# Exercise
All of the data below should be printed again exactly, pictures excluded.

# Data excerpt
▼
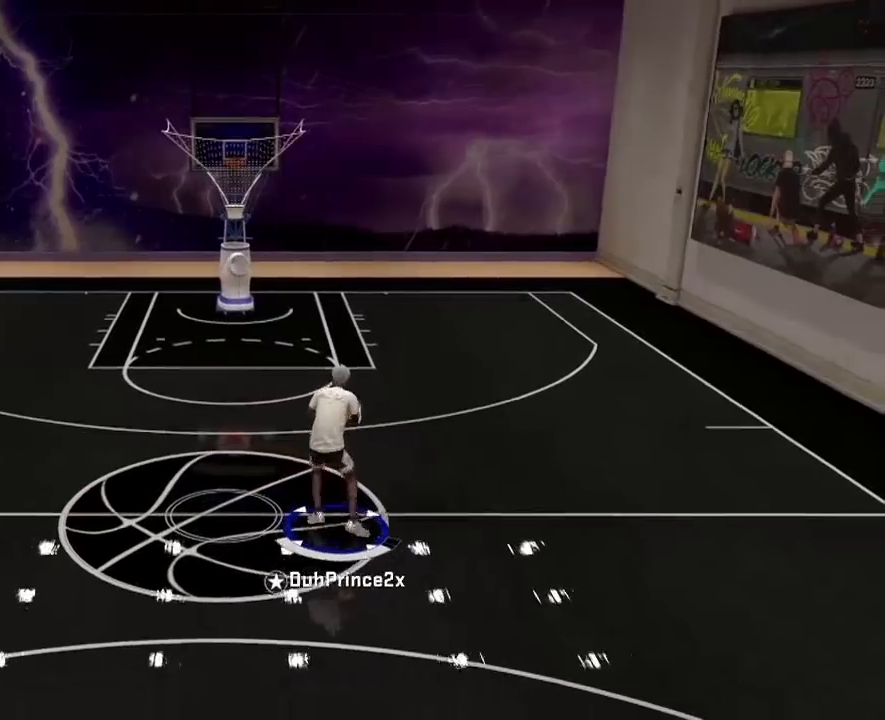
{"buttons": [], "left_stick": "center", "right_stick": "center", "events": []}
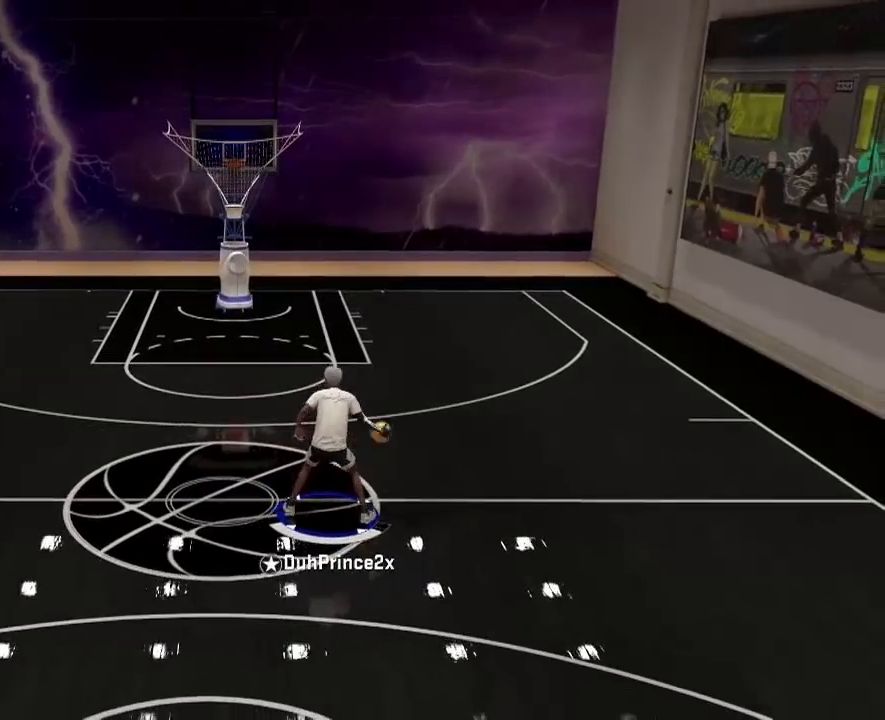
{"buttons": [], "left_stick": "center", "right_stick": "center", "events": []}
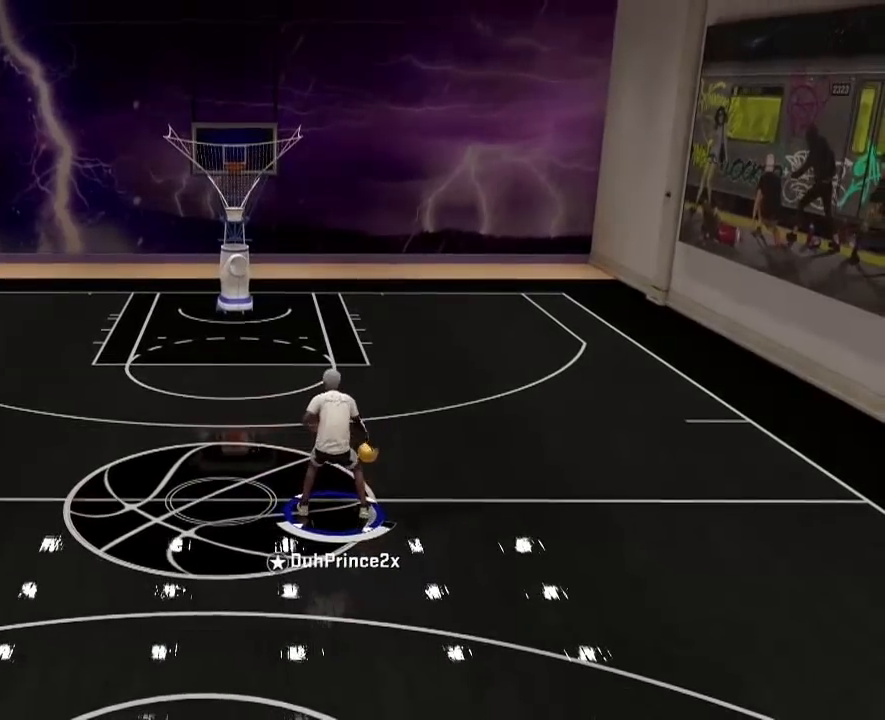
{"buttons": ["R2"], "left_stick": "center", "right_stick": "center", "events": [[267, "R2", "down"]]}
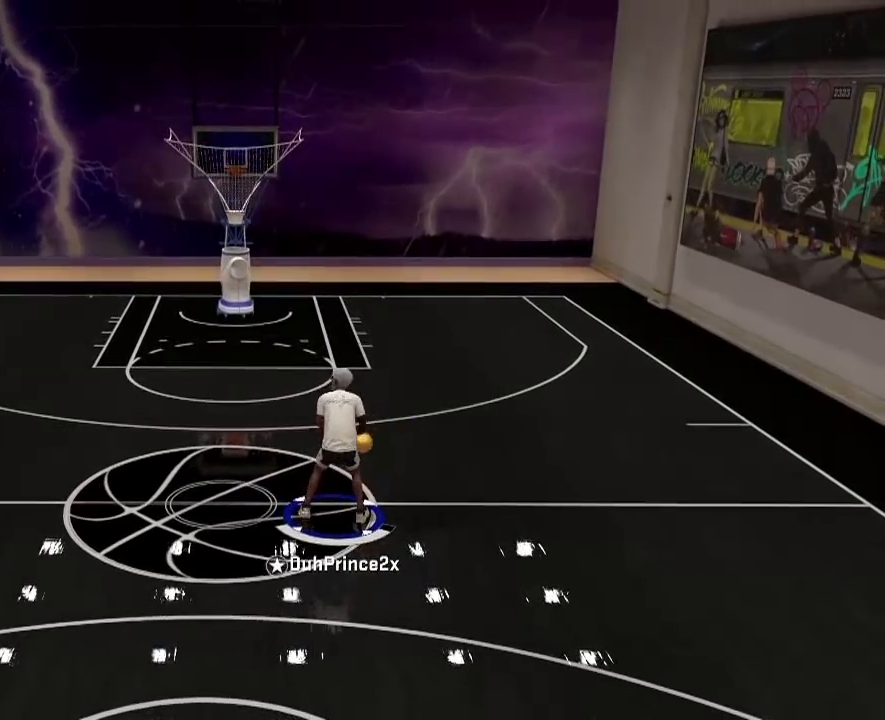
{"buttons": ["R2"], "left_stick": "up-left", "right_stick": "center", "events": [[100, "right_stick", "left"], [133, "left_stick", "up-left"], [200, "right_stick", "center"]]}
▲
# Response to the exercise
{"buttons": [], "left_stick": "center", "right_stick": "center", "events": []}
{"buttons": [], "left_stick": "center", "right_stick": "center", "events": []}
{"buttons": ["R2"], "left_stick": "center", "right_stick": "center", "events": [[267, "R2", "down"]]}
{"buttons": ["R2"], "left_stick": "up-left", "right_stick": "center", "events": [[100, "right_stick", "left"], [133, "left_stick", "up-left"], [200, "right_stick", "center"]]}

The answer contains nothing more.